Of the three types of cryoglobulinemia, kidney involvement occurs most frequently with type II (mixed Ig) cryoglobulinemia and is usually associated with hepatitis C virus infection. Patients can present with a nephritic picture: elevated serum creatinine, hypertension, proteinuria, and hematuria. Membranoproliferative glomerulonephritis is usually noted on biopsy. Occasionally, a rapidly progressive glomerulonephritis with crescent formation can occur. A palpable purpuric rash is frequently present on the lower extremities. Because hepatitis C is the predominant cause, treatment is aimed at eradication of the virus.

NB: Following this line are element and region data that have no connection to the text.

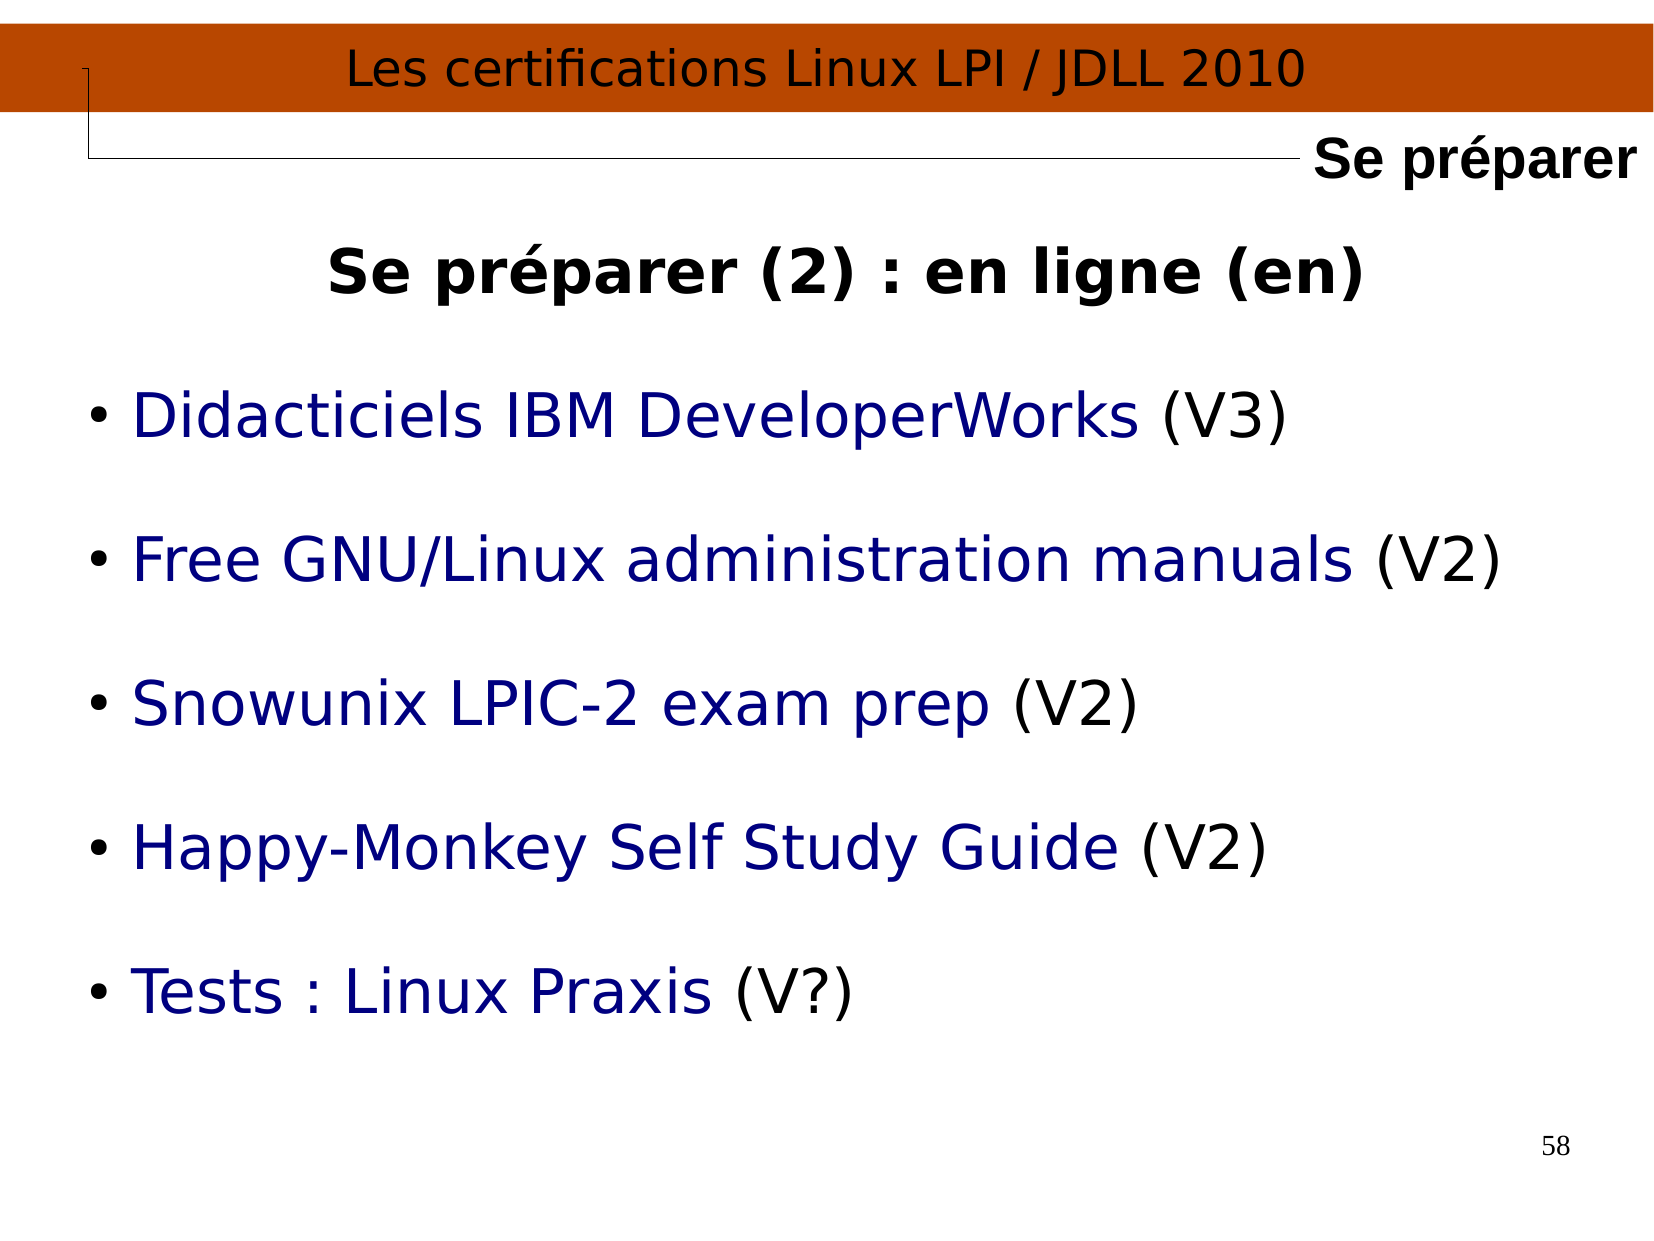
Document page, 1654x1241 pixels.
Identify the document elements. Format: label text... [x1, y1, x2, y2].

text_box Se préparer [1299, 118, 1654, 198]
title Les certifications Linux LPI / JDLL 2010 [82, 39, 1571, 99]
text_box [0, 23, 1654, 113]
list Se préparer (2) : en ligne (en) Didacticiels IBM DeveloperWorks (V3) Free GNU/Linux administration manuals (V2) Snowunix LPIC-2 exam prep (V2) Happy-Monkey Self Study Guide (V2) Tests : Linux Praxis (V?) [73, 236, 1562, 1047]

Fibrillary and Immunotactoid Glomerulopathy

Although rare, both fibrillary and immunotactoid glomerulopathy are becoming increasingly recognized causes of kidney disease. These diseases are caused by glomerular deposition of microtubular structures that are larger than amyloid (20 nm in fibrillary glomerulopathy and >30 nm in immunotactoid glomerulopathy) and do not stain with Congo red. Proteinuria, frequently in the nephrotic range, and hematuria are common. Although the pathogenesis of these entities is unknown, both have been associated with paraproteinemia. Treatment is usually unsuccessful, and kidney outcomes are poor.